Packages with provenance are cryptographically tied to a public source repo and a specific build, which makes the "I phished the maintainer and published from my laptop" attack much harder.

It's not universal — most packages still don't ship with provenance — but for your own publishes, enabling it is one flag:

npm publish --provenance --access public

Step 5: Pin, proxy, and contain

A few additional defenses worth setting up once and forgetting:

Pin exact versions in critical projects. Drop the ^ and ~ in package.json. You give up automatic patch updates — you also stop new patch releases from running in prod five minutes after publish.
Use a private registry or proxy. Verdaccio is the open-source standard. It lets you cache, mirror, and gate which versions reach your team.
Run installs in a sandboxed environment. A locked-down container with no network egress except to the registry is a good starting point. If a postinstall script tries to phone home, the connection fails.
Generate an SBOM. CycloneDX has a free npm plugin. It won't stop an attack, but it makes the post-incident question "are we exposed to package X at version Y?" answerable in seconds instead of hours.

What none of this fixes

Let me be straight: there is no configuration that makes npm install safe in an absolute sense. The trust model is fundamentally "we run code from strangers." Every defense above raises the cost of an attack — it doesn't eliminate it.

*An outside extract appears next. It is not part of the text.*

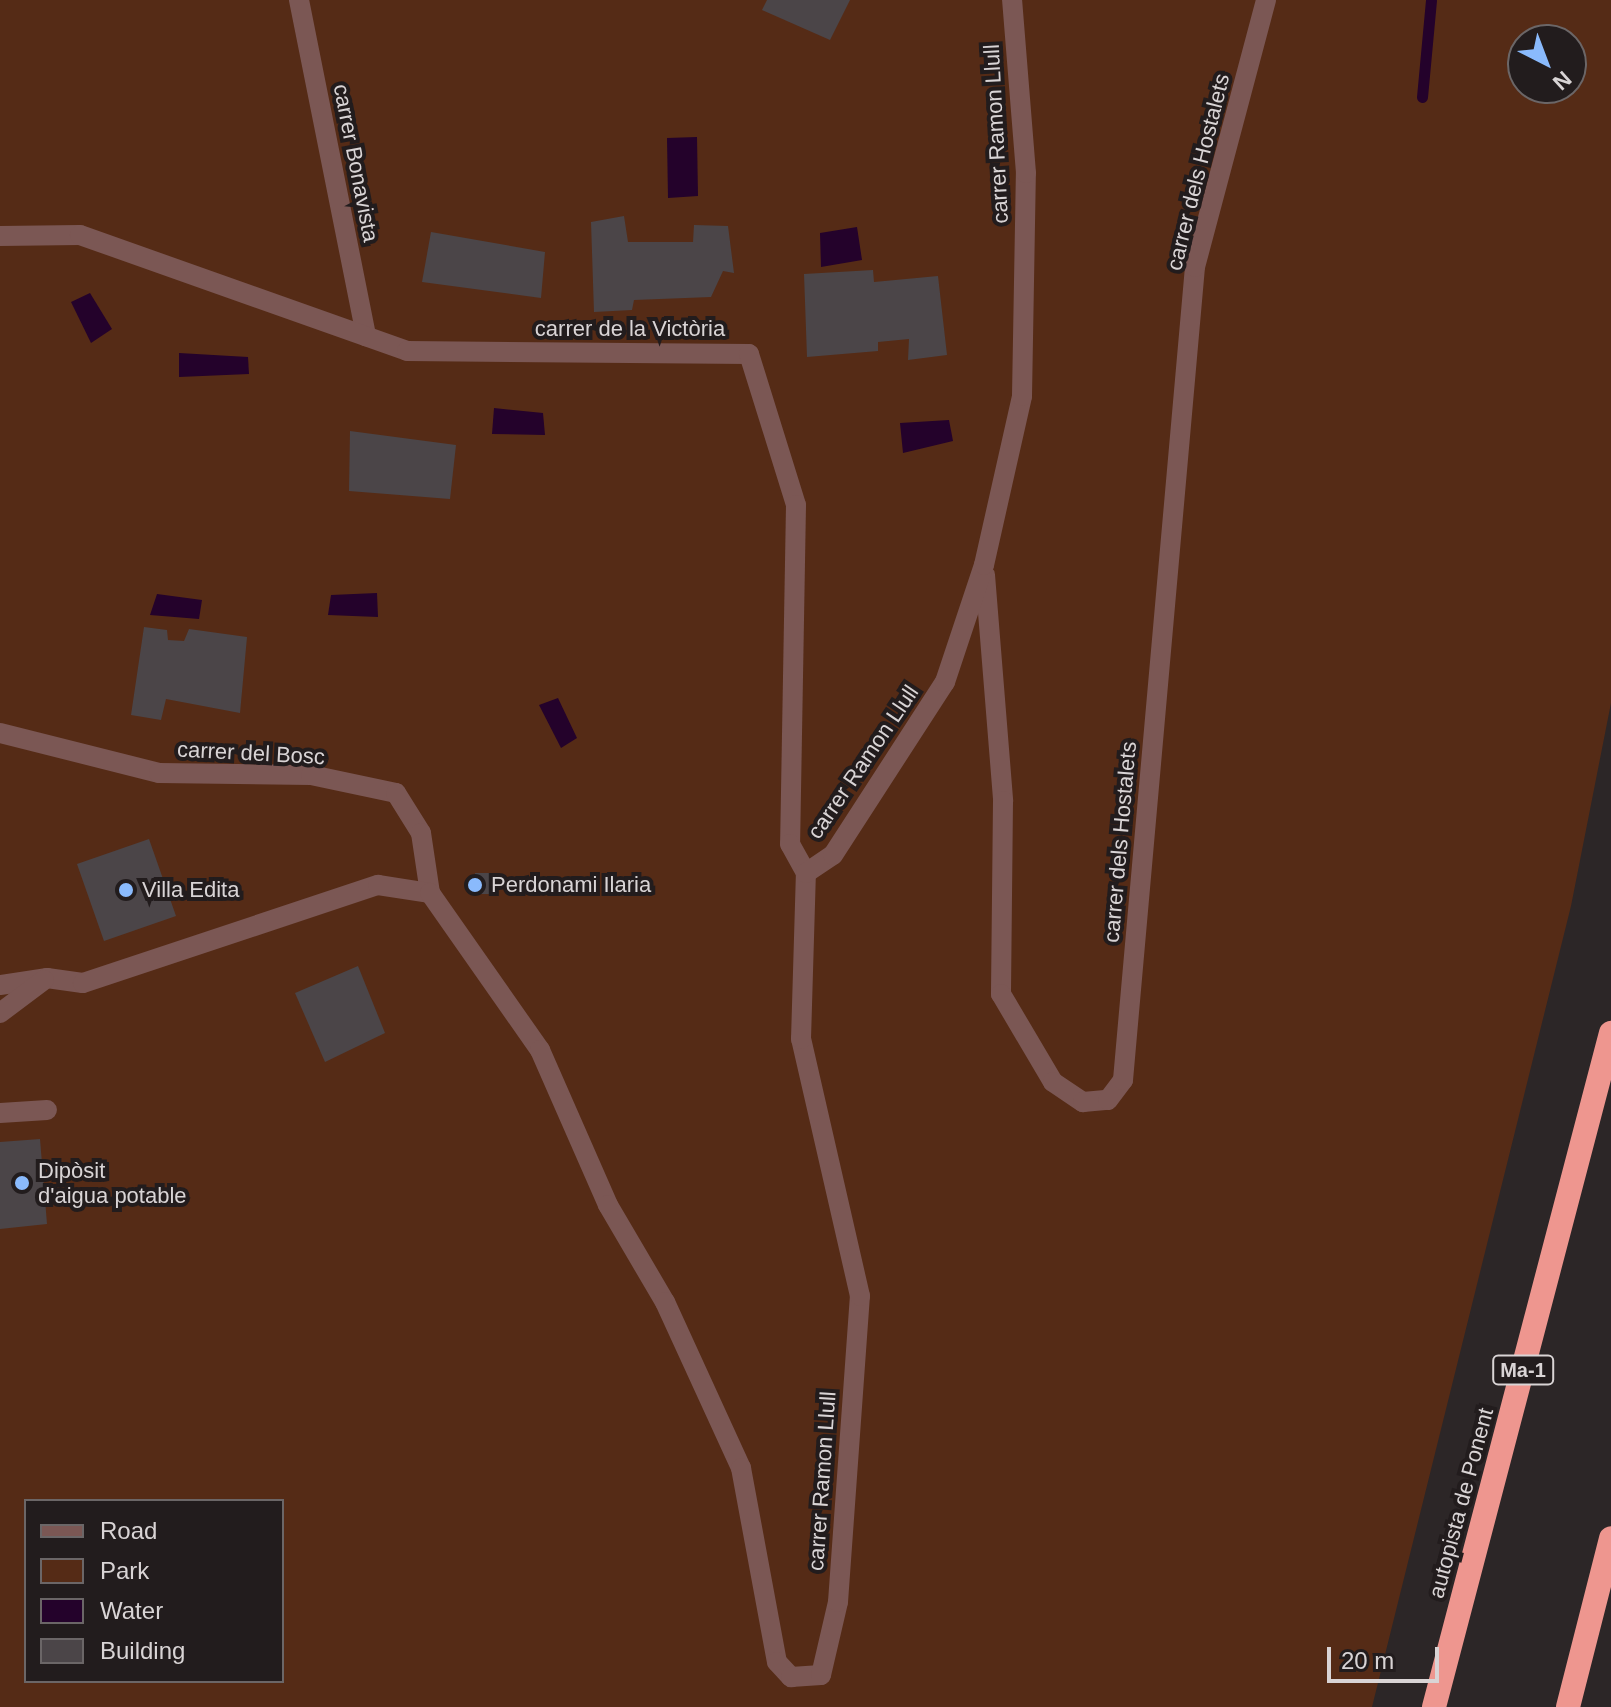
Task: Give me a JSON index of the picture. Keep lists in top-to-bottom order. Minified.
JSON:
{"streets":{"highway":["Ma-1","autopista de Ponent"],"street":["carrer Ramon Llull","carrer Bonavista","carrer dels Hostalets","carrer de la Victòria","carrer del Bosc"]},"crossings":[["carrer Ramon Llull","carrer dels Hostalets"],["carrer Ramon Llull","carrer de la Victòria"],["carrer Ramon Llull","carrer del Bosc"],["carrer Bonavista","carrer de la Victòria"]],"places":["Perdonami Ilaria","Villa Edita","Dipòsit d'aigua potable"],"legend":["Road","Park","Water","Building"],"scale_bar":"20 m","north":"bottom right"}
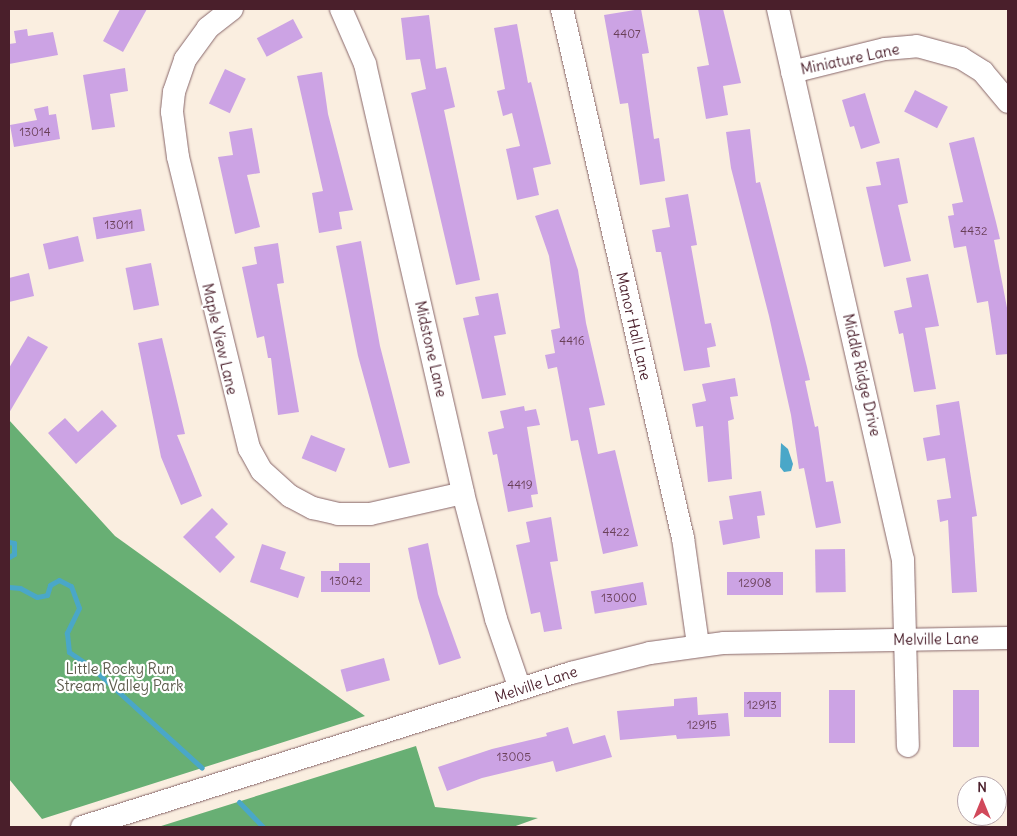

The realistic goal is layered. Reduce the blast radius (no install scripts). Slow down bad updates (lockfile + pinning). Increase visibility (lockfile review, provenance, SBOMs). Contain damage if something gets through (sandboxed installs, no secrets in the build env).

If you only do one thing this week, set ignore-scripts=true in your project .npmrc and figure out which native packages legitimately need to be rebuilt. That single change cuts off the most common payload-delivery path in real-world incidents.

The "no way to prevent this" framing is funny because it's half true — you can't prevent compromised packages from being published. But you absolutely can prevent them from executing in your build environment. The defaults are bad. Your project doesn't have to inherit them.